The vector and miRNA mimics were co-transfected into HEK293T cells, and the relative activity of luciferase was detected 24 h after transfection. When miRNA mimics were co-transfected with psi-3′UTR-F-448 or psi-3′UTR-F-1264, the relative activity of the Renilla luciferase was reduced (Figure 4G). However, when miRNA mimics were co-transfected with psi-3′UTR-mut-F-448 or psi-3′UTR-mut-F-1264, the relative activity of Renilla luciferase was not changed. The above results indicated that both miR-448-3p and miR-1264-3p had direct effects on the complementary sites of the 3′UTR of Fam76b.

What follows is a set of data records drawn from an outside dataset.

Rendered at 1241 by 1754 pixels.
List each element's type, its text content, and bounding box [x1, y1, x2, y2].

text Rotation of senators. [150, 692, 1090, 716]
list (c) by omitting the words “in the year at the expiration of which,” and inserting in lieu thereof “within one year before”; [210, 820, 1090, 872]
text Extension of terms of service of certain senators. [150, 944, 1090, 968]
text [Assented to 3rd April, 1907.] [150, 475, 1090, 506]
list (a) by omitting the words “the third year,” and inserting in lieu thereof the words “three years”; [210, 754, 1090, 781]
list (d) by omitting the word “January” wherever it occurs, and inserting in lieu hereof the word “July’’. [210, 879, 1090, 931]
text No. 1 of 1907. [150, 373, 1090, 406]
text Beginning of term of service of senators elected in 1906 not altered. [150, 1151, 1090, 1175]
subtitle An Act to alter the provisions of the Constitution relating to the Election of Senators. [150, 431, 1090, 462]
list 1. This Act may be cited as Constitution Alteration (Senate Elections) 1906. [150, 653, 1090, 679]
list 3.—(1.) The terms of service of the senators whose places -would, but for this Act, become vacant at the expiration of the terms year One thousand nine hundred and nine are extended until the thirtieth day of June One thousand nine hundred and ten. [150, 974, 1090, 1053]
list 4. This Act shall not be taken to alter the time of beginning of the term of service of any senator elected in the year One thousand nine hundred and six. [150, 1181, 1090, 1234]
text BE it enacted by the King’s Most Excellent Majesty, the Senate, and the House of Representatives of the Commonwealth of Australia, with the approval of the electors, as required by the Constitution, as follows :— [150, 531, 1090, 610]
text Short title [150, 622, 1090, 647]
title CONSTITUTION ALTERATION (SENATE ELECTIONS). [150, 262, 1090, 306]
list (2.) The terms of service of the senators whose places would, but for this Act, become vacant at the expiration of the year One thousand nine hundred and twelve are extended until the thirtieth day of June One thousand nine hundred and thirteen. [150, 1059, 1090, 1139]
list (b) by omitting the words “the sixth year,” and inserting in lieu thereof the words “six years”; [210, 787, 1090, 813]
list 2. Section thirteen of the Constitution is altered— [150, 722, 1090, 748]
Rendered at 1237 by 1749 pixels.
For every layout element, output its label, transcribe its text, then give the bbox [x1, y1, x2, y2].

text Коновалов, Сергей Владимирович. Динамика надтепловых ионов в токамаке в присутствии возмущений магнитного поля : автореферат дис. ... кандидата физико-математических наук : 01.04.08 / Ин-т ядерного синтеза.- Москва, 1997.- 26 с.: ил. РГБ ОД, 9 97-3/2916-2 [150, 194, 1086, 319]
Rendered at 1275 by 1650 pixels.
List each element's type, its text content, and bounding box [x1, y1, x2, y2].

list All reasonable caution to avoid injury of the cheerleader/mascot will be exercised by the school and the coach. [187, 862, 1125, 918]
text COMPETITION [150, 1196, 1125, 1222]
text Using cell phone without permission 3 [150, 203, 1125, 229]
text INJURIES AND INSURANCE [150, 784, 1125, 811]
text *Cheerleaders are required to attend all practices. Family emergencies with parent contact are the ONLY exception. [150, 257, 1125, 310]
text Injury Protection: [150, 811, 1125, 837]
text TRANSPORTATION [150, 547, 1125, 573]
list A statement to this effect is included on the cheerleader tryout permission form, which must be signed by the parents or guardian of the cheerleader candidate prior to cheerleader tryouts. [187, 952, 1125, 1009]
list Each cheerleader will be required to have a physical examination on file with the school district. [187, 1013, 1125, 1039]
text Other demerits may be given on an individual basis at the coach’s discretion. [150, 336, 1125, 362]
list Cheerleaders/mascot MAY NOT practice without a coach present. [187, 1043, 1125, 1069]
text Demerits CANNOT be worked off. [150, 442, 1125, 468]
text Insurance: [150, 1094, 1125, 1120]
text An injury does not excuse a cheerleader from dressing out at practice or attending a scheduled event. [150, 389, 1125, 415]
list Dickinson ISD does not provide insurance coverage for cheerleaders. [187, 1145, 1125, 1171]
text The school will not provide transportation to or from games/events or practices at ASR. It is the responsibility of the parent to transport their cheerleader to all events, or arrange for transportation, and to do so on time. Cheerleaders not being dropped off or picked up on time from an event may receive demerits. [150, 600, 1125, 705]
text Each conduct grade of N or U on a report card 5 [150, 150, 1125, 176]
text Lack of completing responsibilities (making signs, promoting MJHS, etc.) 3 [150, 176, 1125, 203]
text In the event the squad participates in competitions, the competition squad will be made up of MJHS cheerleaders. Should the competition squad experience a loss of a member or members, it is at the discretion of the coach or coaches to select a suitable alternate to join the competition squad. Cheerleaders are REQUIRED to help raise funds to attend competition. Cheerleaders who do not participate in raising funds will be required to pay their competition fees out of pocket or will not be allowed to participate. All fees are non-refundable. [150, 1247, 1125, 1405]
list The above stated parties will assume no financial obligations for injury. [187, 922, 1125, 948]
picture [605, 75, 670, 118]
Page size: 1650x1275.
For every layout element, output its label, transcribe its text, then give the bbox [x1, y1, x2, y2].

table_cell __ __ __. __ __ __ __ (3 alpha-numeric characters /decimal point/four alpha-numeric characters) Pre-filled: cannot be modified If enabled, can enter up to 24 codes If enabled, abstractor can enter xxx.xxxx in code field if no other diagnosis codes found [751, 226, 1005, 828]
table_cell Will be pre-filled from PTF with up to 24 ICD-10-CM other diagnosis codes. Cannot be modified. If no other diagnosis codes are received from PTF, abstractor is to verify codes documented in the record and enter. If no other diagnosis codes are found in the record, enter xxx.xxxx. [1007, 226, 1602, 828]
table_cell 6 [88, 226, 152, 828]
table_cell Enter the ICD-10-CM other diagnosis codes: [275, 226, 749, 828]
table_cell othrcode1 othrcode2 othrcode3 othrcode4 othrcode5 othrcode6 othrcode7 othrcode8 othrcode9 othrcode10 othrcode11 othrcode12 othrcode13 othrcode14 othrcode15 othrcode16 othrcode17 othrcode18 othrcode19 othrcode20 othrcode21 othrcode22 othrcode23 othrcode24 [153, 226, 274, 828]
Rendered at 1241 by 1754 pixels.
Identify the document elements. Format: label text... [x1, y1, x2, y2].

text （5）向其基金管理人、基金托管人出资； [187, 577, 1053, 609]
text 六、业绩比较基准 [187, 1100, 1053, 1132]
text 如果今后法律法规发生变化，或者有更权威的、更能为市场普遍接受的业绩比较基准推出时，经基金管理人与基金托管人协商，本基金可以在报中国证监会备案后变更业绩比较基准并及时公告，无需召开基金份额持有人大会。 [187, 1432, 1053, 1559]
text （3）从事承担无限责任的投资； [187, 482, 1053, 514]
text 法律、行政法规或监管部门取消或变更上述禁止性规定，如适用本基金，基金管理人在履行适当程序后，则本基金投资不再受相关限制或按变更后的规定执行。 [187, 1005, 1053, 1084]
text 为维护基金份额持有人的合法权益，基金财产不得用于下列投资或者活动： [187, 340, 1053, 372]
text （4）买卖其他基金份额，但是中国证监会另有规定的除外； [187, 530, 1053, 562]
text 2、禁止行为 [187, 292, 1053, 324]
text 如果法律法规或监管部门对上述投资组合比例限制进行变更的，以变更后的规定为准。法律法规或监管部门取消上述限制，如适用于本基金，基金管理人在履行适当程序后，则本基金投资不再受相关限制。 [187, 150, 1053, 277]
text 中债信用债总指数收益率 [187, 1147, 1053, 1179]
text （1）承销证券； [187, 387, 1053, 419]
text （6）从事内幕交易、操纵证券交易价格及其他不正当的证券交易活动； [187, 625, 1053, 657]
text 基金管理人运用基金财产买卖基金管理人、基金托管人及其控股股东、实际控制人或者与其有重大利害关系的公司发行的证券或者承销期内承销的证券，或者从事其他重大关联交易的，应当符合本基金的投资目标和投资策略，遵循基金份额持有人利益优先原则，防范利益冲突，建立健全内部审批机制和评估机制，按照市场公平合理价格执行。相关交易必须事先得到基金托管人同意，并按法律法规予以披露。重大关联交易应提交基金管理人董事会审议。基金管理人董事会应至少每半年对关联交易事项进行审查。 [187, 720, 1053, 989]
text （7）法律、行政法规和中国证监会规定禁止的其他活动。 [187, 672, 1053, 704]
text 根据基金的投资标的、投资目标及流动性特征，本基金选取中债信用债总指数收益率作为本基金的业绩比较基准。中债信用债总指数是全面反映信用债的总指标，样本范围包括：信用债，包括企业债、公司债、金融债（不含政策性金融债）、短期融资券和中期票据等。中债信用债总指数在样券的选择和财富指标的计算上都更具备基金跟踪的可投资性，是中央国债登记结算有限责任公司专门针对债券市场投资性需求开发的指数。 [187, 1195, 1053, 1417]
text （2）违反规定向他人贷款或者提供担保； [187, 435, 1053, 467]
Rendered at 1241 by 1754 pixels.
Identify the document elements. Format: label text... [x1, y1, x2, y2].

Could the regulation of miR-448-3p and miR-1264-3p on Fam76b influence the ectopic expression of hnRNPA2B1 in cells and lead to the change of alternative splicing? Therefore, after transfection of miR-448-3p or miR-1264-3p mimics, the intracellular localization of hnRNPA2B1 was detected by immunofluorescence. Overexpression of miRNA promoted the distribution of hnRNPA2B1 in the cytoplasm (Figure 5A; Figure S8). The overexpression of miRNA decreased the exon inclusion of Nbr1 and Dph3, as evidenced by the detection of alternative splicing (Figure 5B–E).

The findings indicate that overexpression of miR-448-3p and miR-1264-3p enhanced the translocation of hnRNPA2B1 from the nucleus into the cytoplasm and lowered the exon inclusion of Dph3 and Nbr1. In order to verify that the change of the exon inclusion caused by miRNA was associated with hnRNPA2B1, hnRNPA2B1 was inhibited by siRNA.

After confirming that hnRNPA2B1 was inhibited (Figure 6A,B), the transcripts of Dph3 and Nbr1 were detected. The exon inclusion of Nbr1 and Dph3 was reduced upon inhibition of hnRNPA2B1 (Figure 6C–F), which is consistent with the reduction in the nucleus of hnRNPA2B1. Therefore, miR-448-3p and miR-1264-3p can affect the alternative splicing of Nbr1 and Dph3 by regulating Fam76b and the localization of the splice factor hnRNPA2B1.